Researchers may have cracked what happened to the people who mysteriously disappeared from Easter Island

Researchers from the University of Auckland in New Zealand have unearthed evidence that could solve the mystery surrounding the collapse of the native civilisation on Easter Island.

The research suggested that the collapse could have been brought about by natural environmental conditions, rather than abuse of natural resources by the islanders or diseases brought by European settlers as proposed by previous studies.

"The results of our research were really quite surprising to me," lead researcher Dr Thegn Ladefoged told The Huffington Post in an email.

"In short, our research does not support the suggestion that societal collapse occurred prior to European contact due to physical erosion and productivity decline, but it does indicate that use of less optimal environmental regions changed prior to European contact."
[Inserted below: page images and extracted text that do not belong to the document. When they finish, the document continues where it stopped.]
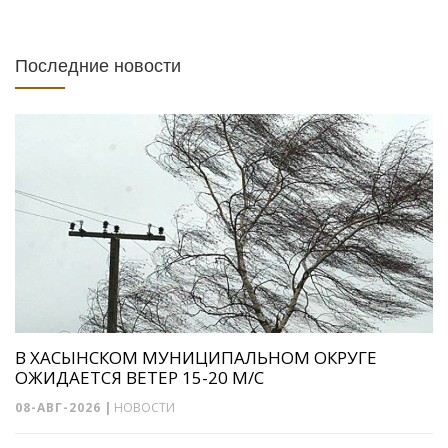
Последние новости
В ХАСЫНСКОМ МУНИЦИПАЛЬНОМ ОКРУГЕ
ОЖИДАЕТСЯ ВЕТЕР 15-20 М/С
08-АВГ-2026
|
НОВОСТИ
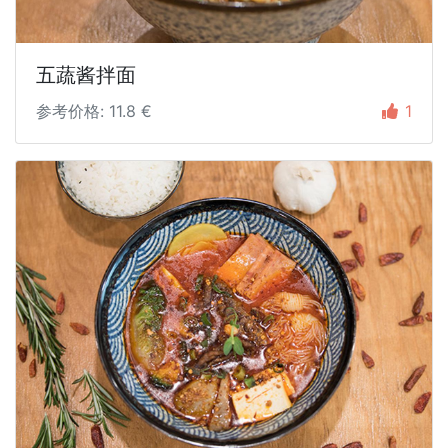
五蔬酱拌面
参考价格: 11.8 €
1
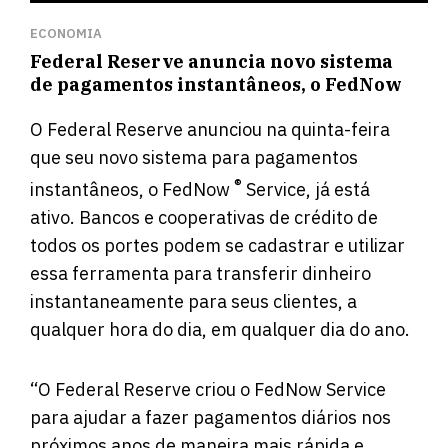
ECONOMIA
Federal Reserve anuncia novo sistema
de pagamentos instantâneos, o FedNow
O Federal Reserve anunciou na quinta-feira
que seu novo sistema para pagamentos
®
instantâneos, o FedNow
Service, já está
ativo. Bancos e cooperativas de crédito de
todos os portes podem se cadastrar e utilizar
essa ferramenta para transferir dinheiro
instantaneamente para seus clientes, a
qualquer hora do dia, em qualquer dia do ano.
“O Federal Reserve criou o FedNow Service
para ajudar a fazer pagamentos diários nos
próximos anos de maneira mais rápida e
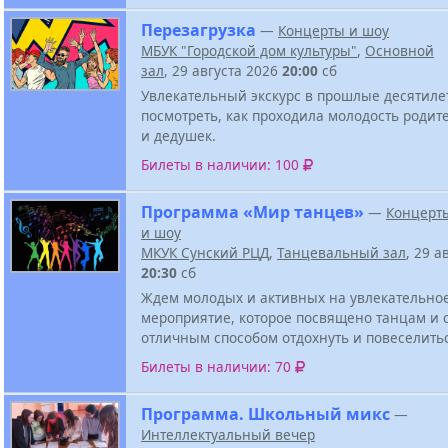
Перезагрузка
—
Концерты и шоу
МБУК "Городской дом культуры"
,
Основной
зал
, 29 августа 2026
20:00
сб
Увлекательный экскурс в прошлые десятиле
посмотреть, как проходила молодость родит
и дедушек.
Билеты в наличии: 100
Программа «Мир танцев»
—
Концерт
и шоу
МКУК Сунский РЦД
,
Танцевальный зал
, 29 а
20:30
сб
Ждем молодых и активных на увлекательно
мероприятие, которое посвящено танцам и 
отличным способом отдохнуть и повеселить
Билеты в наличии: 70
Программа. Школьный микс
—
Интеллектуальный вечер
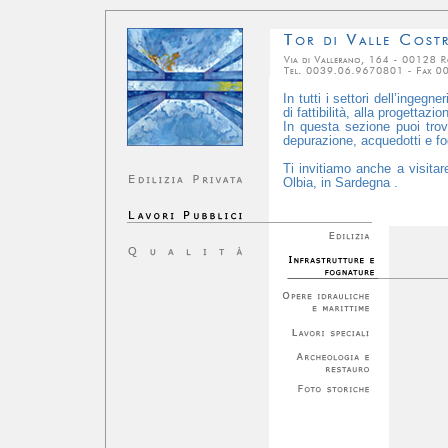
In tutti i settori dell’ingegn
di fattibilità, alla progettaz
In questa sezione puoi trova
depurazione, acquedotti e fog
Ti invitiamo anche a visitar
Olbia, in Sardegna .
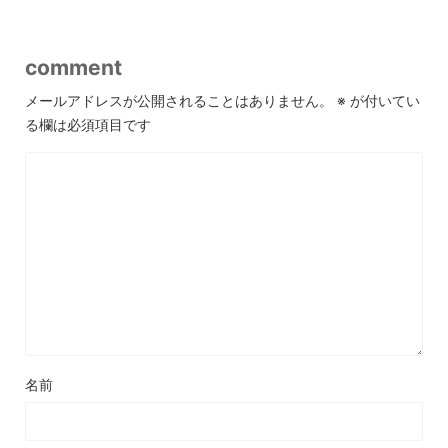
comment
メールアドレスが公開されることはありません。
※
が付いてい
る欄は必須項目です
名前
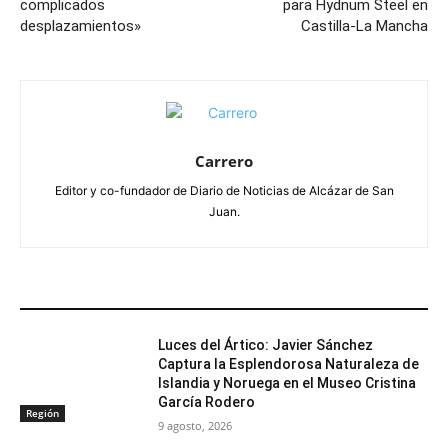
complicados
para Hydnum Steel en
desplazamientos»
Castilla-La Mancha
Carrero
Editor y co-fundador de Diario de Noticias de Alcázar de San
Juan.
ARTÍCULOS RELACIONADOS
Luces del Ártico: Javier Sánchez
Captura la Esplendorosa Naturaleza de
Islandia y Noruega en el Museo Cristina
García Rodero
Región
9 agosto, 2026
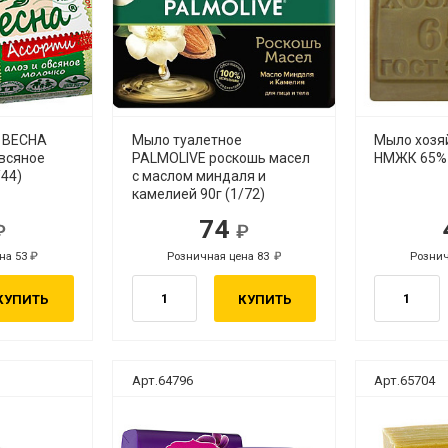
 ВЕСНА
Мыло туалетное
Мыло хозя
овсяное
PALMOLIVE роскошь масел
НМЖК 65% 
/44)
с маслом миндаля и
камелией 90г (1/72)
74
.
руб.
на 53
Розничная цена 83
Рознич
руб.
руб.
КУПИТЬ
КУПИТЬ
Арт.64796
Арт.65704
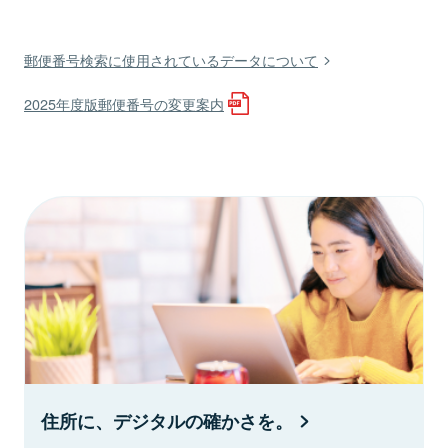
郵便番号検索に使用されているデータについて
2025年度版郵便番号の変更案内
住所に、デジタルの確かさを。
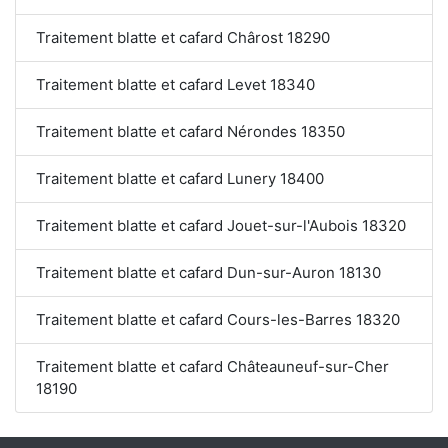
Traitement blatte et cafard Chârost 18290
Traitement blatte et cafard Levet 18340
Traitement blatte et cafard Nérondes 18350
Traitement blatte et cafard Lunery 18400
Traitement blatte et cafard Jouet-sur-l'Aubois 18320
Traitement blatte et cafard Dun-sur-Auron 18130
Traitement blatte et cafard Cours-les-Barres 18320
Traitement blatte et cafard Châteauneuf-sur-Cher
18190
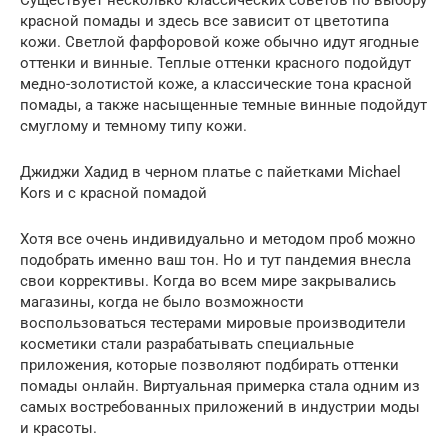
красной помады и здесь все зависит от цветотипа
кожи. Светлой фарфоровой коже обычно идут ягодные
оттенки и винные. Теплые оттенки красного подойдут
медно-золотистой коже, а классические тона красной
помады, а также насыщенные темные винные подойдут
смуглому и темному типу кожи.
Джиджи Хадид в черном платье с пайетками Michael
Kors и с красной помадой
Хотя все очень индивидуально и методом проб можно
подобрать именно ваш тон. Но и тут пандемия внесла
свои коррективы. Когда во всем мире закрывались
магазины, когда не было возможности
воспользоваться тестерами мировые производители
косметики стали разрабатывать специальные
приложения, которые позволяют подбирать оттенки
помады онлайн. Виртуальная примерка стала одним из
самых востребованных приложений в индустрии моды
и красоты.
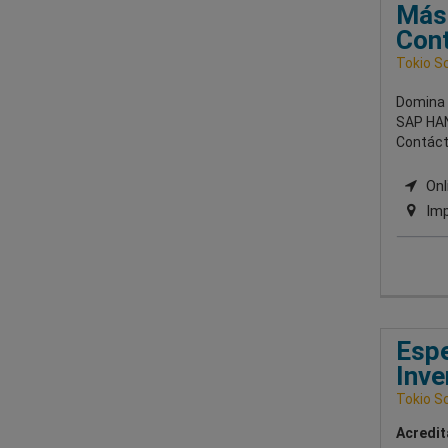
Mást
Cont
Tokio S
Domina l
SAP HAN
Contácta
Onli
Imp
Espe
Inve
Tokio S
Acredit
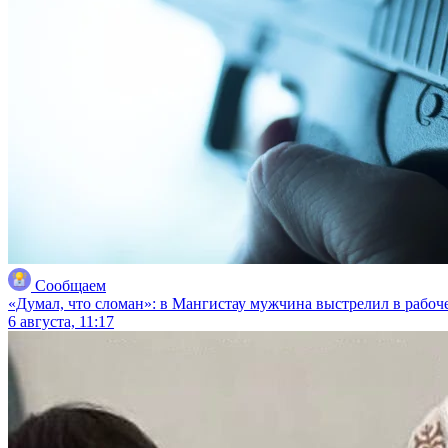
Сообщаем
«Думал, что сломан»: в Мангистау мужчина выстрелил в рабоче
6 августа, 11:17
According to Ladefoged's email to The Huffington Post, the research team arrived at the conclusion after analysing and dating unearthed tools and rocks that they found all over the island. The analysis and dating of the artifacts, which numbered 428, allowed the researchers to get a picture of how the natives consumed resources at different parts of the island.

The research was also able to determine that resources were not evenly distributed in the island, reinforcing the view that the collapse of the civilisation was brought about by constraints in the environment rather than by supposed abuse in erecting the giant stone statues that are all over the island.

"While we do not have direct population data, it is clear that people were reacting to regional environmental variation on the island before they were devastated by the introduction of European diseases and other historic processes," Ladefoged concluded in his email.

Scholars and researchers have argued for several years that the two possible causes of the collapse of Rapa Nui civilisation were either the overconsumption of the small island's resources or the diseases brought by the early European settlers.